§ Document

☆ ☆ ☆ ☆

Calomnies contre Louis XIV.

Il est des faits plus graves, des calomnies plus atroces qui attaquent les rois et les nations, et qui exigent des réfutations plus complètes et plus réitérées. C’était un devoir essentiel à l’auteur du Siècle de Louis XIV, historiographe de France, de repousser les injures affreuses vomies contre la mémoire de Louis XIV et contre Louis XV, par un Français alors réfugié[1], et apprenti pasteur à Genève, et indigne également de ses deux patries.

Nous dîmes, nous persistons à dire, et nous redirons dans toutes les occasions, que ces odieux libelles, tout méprisables qu’ils sont, ne laissent pas de pénétrer dans l’Europe[2], du moins pour quelque temps, par cela même qu’ils sont calomnieux ; leur scélératesse leur tient lieu quelquefois de mérite auprès des esprits ignorants et pervers. Si on multiplie les impostures, il faut bien multiplier aussi les réponses.

Nous remettons donc ici sous les yeux du lecteur une partie de ce que nous écrivîmes alors[3], moins en faveur de Louis XIV qu’en faveur de la vérité.

Extrait d’un Mémoire sur les calomnies contrée Louis XIV, et contre Sa Majesté régnante, et contre toute la famille royale, et contre les principaux personnages de la France.

Les gens de lettres savent assez qu’un nommé Langleviel La Beaumelle vendit à Francfort, en 1753, au libraire Esslinger, une édition du Siècle de Louis XIV, falsifiée et chargée de ses notes[4] ; qu’il travestit en libelle diffamatoire un ouvrage entrepris pour l’honneur et l’encouragement de la nation française.

☆ ☆ ☆ ☆

§ Consigne
Veuillez transcrire en entier, sans rien modifier, le texte sur les calomnies contre Louis XIV. Le matériel n'intervient en rien ici.

☆ ☆ ☆ ☆

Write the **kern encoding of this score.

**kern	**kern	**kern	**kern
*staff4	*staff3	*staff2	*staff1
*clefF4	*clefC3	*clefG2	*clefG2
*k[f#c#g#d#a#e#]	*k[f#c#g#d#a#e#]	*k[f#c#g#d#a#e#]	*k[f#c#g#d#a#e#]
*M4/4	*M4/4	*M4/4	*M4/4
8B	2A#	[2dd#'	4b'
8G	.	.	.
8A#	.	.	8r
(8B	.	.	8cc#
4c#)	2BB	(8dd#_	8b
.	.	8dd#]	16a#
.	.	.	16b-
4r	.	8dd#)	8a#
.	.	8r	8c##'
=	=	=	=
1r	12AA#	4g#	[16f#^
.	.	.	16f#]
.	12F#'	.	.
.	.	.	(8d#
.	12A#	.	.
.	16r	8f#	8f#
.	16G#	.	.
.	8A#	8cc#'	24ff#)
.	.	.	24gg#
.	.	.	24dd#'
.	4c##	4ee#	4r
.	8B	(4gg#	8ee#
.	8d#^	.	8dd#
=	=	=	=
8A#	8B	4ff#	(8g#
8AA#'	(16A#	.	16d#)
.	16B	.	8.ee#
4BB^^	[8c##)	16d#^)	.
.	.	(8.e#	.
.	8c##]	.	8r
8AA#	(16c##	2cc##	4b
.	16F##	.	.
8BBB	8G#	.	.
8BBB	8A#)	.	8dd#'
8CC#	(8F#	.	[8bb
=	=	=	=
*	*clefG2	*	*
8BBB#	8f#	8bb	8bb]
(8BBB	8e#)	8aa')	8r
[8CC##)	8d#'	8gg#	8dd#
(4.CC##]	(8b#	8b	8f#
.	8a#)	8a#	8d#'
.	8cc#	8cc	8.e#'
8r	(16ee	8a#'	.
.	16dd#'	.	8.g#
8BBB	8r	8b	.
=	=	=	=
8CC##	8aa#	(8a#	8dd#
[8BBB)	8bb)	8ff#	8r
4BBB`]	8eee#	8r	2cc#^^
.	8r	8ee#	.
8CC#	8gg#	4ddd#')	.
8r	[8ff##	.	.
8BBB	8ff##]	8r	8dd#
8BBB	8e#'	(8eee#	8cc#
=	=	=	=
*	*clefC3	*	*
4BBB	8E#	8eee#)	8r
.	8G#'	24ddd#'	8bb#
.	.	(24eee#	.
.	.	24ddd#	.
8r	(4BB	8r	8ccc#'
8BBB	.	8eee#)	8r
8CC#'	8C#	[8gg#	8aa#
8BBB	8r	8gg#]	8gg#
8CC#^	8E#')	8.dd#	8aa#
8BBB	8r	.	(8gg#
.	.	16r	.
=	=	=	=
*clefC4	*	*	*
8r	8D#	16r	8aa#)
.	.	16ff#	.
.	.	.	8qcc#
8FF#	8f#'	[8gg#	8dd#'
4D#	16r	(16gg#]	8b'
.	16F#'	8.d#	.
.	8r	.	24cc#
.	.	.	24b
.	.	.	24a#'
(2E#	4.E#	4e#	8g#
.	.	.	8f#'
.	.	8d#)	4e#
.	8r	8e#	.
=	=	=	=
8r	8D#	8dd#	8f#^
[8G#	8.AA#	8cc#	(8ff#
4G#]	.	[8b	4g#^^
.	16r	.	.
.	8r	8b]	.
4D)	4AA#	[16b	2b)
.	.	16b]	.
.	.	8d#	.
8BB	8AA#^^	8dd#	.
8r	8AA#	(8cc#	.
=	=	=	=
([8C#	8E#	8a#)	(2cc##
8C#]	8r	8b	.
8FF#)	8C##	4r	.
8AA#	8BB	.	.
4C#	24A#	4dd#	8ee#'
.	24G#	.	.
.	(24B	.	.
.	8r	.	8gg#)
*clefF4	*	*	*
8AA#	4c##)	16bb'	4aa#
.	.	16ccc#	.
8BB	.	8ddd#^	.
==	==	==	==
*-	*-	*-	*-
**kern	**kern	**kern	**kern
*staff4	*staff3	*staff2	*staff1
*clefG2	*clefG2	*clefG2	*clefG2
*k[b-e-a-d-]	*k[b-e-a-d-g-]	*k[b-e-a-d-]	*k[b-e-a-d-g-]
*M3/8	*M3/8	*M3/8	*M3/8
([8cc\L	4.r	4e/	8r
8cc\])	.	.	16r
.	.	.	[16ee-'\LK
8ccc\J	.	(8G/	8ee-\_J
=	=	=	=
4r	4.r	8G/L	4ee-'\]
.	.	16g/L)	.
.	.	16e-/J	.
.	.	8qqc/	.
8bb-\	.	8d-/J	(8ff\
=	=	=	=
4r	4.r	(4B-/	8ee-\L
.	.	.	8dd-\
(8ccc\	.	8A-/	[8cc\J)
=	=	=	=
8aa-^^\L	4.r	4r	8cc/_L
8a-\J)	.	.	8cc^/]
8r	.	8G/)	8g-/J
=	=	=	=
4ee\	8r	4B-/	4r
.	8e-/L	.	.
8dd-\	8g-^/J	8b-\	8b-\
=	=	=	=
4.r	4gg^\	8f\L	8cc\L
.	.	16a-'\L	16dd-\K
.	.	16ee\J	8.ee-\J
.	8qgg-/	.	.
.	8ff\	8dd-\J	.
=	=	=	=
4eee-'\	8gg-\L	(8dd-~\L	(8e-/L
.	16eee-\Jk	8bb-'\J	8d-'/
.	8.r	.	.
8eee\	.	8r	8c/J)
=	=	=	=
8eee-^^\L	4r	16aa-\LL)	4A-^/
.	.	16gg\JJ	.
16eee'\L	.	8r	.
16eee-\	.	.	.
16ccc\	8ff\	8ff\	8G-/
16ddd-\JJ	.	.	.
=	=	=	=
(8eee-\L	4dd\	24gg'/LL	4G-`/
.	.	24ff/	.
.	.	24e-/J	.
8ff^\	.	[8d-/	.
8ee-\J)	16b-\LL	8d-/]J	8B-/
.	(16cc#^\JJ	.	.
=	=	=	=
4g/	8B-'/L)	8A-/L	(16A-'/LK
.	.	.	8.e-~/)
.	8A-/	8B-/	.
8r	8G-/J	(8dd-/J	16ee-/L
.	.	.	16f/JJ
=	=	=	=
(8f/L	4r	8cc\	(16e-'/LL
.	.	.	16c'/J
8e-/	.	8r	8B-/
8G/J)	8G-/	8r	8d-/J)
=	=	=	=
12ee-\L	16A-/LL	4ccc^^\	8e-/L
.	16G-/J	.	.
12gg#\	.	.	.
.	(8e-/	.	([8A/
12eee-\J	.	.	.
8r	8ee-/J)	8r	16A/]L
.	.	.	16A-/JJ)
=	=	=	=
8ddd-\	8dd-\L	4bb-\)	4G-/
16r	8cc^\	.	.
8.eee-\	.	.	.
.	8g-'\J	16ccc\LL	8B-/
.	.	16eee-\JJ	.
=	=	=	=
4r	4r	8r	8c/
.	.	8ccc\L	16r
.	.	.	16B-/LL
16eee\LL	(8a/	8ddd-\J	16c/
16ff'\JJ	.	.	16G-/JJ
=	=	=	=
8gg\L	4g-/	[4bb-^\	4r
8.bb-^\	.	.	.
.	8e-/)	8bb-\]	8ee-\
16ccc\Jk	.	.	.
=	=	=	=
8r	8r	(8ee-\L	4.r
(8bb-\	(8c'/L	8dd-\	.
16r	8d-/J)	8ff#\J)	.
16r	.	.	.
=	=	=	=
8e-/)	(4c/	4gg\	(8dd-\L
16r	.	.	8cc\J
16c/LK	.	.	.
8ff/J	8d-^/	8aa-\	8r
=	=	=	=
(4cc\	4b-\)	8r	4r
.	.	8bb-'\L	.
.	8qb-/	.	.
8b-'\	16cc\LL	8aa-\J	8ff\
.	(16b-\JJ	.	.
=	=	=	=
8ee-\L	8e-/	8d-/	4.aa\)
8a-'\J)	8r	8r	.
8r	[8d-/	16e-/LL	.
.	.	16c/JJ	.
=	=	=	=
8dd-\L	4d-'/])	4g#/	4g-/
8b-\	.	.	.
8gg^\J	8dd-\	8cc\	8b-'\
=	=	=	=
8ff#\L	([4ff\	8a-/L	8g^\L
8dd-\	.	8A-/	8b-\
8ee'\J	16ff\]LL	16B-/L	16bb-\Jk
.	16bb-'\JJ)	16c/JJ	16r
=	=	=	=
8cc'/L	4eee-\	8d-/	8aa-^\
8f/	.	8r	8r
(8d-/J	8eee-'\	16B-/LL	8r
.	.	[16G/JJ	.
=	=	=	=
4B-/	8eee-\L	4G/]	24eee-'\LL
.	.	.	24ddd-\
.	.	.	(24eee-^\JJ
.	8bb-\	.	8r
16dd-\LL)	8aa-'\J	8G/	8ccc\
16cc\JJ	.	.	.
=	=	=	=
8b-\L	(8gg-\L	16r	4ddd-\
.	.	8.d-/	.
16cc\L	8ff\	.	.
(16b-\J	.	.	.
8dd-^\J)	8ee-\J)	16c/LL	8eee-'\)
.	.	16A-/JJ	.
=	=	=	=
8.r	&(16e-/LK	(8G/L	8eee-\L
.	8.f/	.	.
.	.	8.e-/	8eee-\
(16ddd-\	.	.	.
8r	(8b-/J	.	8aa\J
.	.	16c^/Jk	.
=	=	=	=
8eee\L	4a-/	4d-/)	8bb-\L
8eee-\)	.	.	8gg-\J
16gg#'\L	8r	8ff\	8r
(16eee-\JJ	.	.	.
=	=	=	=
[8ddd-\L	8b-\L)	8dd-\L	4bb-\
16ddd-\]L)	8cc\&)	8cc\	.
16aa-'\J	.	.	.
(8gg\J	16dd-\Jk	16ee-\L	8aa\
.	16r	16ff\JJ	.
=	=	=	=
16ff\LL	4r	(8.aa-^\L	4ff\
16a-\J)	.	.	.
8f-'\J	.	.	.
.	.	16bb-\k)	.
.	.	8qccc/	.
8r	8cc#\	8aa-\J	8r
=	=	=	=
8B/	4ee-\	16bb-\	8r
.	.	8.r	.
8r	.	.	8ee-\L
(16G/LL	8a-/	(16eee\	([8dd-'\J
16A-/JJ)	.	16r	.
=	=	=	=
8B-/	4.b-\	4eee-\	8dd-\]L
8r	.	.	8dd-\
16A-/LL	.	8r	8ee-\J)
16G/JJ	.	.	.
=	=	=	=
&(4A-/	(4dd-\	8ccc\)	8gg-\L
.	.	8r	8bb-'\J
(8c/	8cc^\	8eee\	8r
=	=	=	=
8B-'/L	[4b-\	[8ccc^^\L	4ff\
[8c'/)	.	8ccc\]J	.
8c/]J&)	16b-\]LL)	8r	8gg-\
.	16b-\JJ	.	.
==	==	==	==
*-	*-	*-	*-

☆ ☆ ☆ ☆

§ Réponse attendue
Calomnies contre Louis XIV.

Il est des faits plus graves, des calomnies plus atroces qui attaquent les rois et les nations, et qui exigent des réfutations plus complètes et plus réitérées. C’était un devoir essentiel à l’auteur du Siècle de Louis XIV, historiographe de France, de repousser les injures affreuses vomies contre la mémoire de Louis XIV et contre Louis XV, par un Français alors réfugié[1], et apprenti pasteur à Genève, et indigne également de ses deux patries.

Nous dîmes, nous persistons à dire, et nous redirons dans toutes les occasions, que ces odieux libelles, tout méprisables qu’ils sont, ne laissent pas de pénétrer dans l’Europe[2], du moins pour quelque temps, par cela même qu’ils sont calomnieux ; leur scélératesse leur tient lieu quelquefois de mérite auprès des esprits ignorants et pervers. Si on multiplie les impostures, il faut bien multiplier aussi les réponses.

Nous remettons donc ici sous les yeux du lecteur une partie de ce que nous écrivîmes alors[3], moins en faveur de Louis XIV qu’en faveur de la vérité.

Extrait d’un Mémoire sur les calomnies contrée Louis XIV, et contre Sa Majesté régnante, et contre toute la famille royale, et contre les principaux personnages de la France.

Les gens de lettres savent assez qu’un nommé Langleviel La Beaumelle vendit à Francfort, en 1753, au libraire Esslinger, une édition du Siècle de Louis XIV, falsifiée et chargée de ses notes[4] ; qu’il travestit en libelle diffamatoire un ouvrage entrepris pour l’honneur et l’encouragement de la nation française.